The Exo-S concept evolved through community studies and technology assessments led by panels including participants from NASA Ames Research Center, Jet Propulsion Laboratory, Caltech, MIT, and industry partners such as Ball Aerospace and Lockheed Martin. It was evaluated alongside other mission concepts in community prioritization exercises driven by committees within the National Academies and input from international partners including European Space Agency and researchers at Max Planck Institute for Astronomy and Instituto de Astrofísica de Canarias. Technology maturation efforts included laboratory demonstrations supported by NASA Technology Development Programs and review workshops at institutions such as Space Telescope Science Institute and universities like University of California, Berkeley.

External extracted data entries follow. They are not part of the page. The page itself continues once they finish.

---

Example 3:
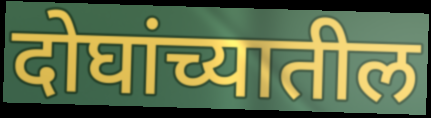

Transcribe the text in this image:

दोघांच्यातील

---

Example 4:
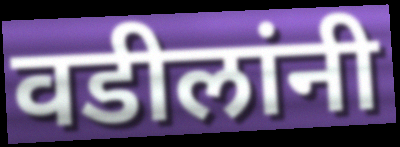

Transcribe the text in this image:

वडीलांनी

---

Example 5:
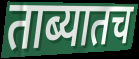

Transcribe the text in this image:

ताब्यातच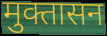
मुक्तासन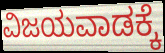
ವಿಜಯವಾಡಕ್ಕೆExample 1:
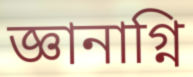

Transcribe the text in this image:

জ্ঞানাগ্নি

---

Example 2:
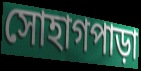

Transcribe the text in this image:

সোহাগপাড়া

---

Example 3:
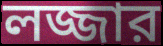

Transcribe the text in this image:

লজ্জার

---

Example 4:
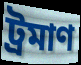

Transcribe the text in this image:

ট্রমাণ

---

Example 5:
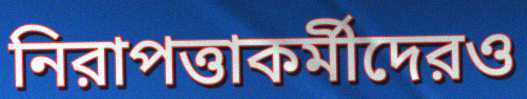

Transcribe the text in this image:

নিরাপত্তাকর্মীদেরও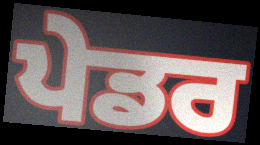
ਪੇਡਰ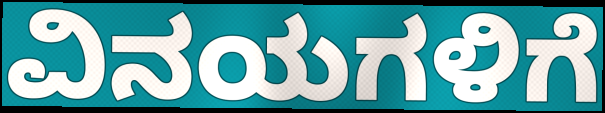
ವಿನಯಗಳಿಗೆ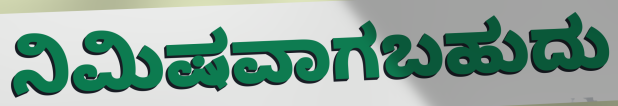
ನಿಮಿಷವಾಗಬಹುದು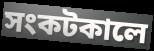
সংকটকালেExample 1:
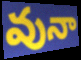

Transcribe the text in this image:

వునా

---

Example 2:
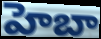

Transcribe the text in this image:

హెబా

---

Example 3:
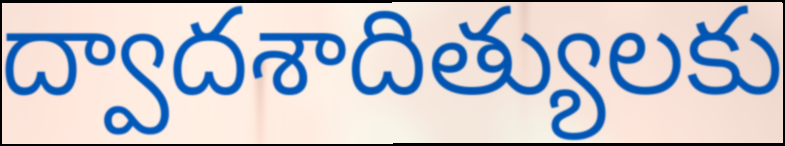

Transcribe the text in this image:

ద్వాదశాదిత్యులకు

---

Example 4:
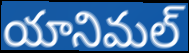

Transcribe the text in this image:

యానిమల్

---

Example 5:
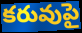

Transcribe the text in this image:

కరువుపై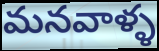
మనవాళ్ళ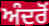
ਅੰਦਰੋਂ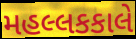
મહલ્લકકાલે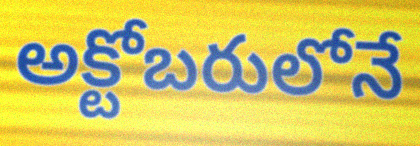
అక్టోబరులోనేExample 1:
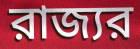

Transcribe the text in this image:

রাজ্যর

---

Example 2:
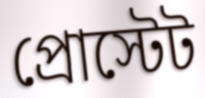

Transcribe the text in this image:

প্রোস্টেট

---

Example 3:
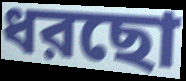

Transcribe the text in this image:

ধরছো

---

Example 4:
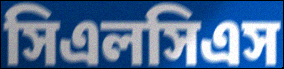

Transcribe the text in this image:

সিএলসিএস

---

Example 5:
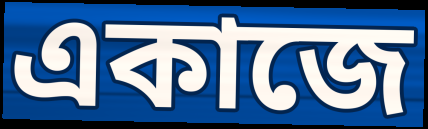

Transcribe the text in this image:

একাজেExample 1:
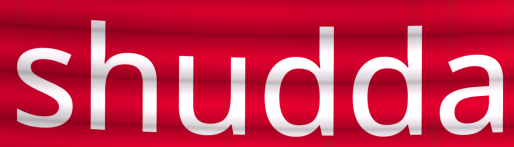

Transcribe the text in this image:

shudda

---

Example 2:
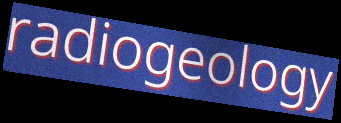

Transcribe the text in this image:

radiogeology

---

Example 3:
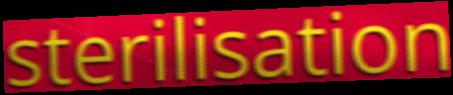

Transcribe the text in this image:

sterilisation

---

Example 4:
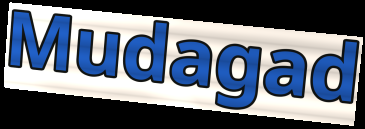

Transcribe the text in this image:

Mudagad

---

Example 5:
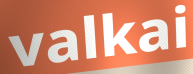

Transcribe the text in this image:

valkai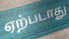
ஏற்படாது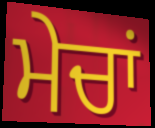
ਮੇਚਾਂ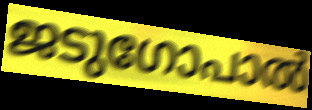
ജടുഗോപാൽ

Launch and Operations Plan

Baseline planning considered launch vehicles and rideshare options offered by providers including United Launch Alliance, SpaceX, and international launchers like Arianespace variants, with orbit choices informed by precedents set by James Webb Space Telescope (L2 concepts), Hubble Space Telescope (low-Earth orbit operations), and other observatories. Mission operations concepts involved science teams and data centers modeled after operational frameworks at Space Telescope Science Institute, NASA Exoplanet Science Institute, and ground networks coordinated through facilities such as DSN and project offices at NASA Headquarters. Contingency and community access plans were envisioned to follow precedents established by archival policies of Hubble Space Telescope and cooperative programs run by European Space Agency and Canadian Space Agency.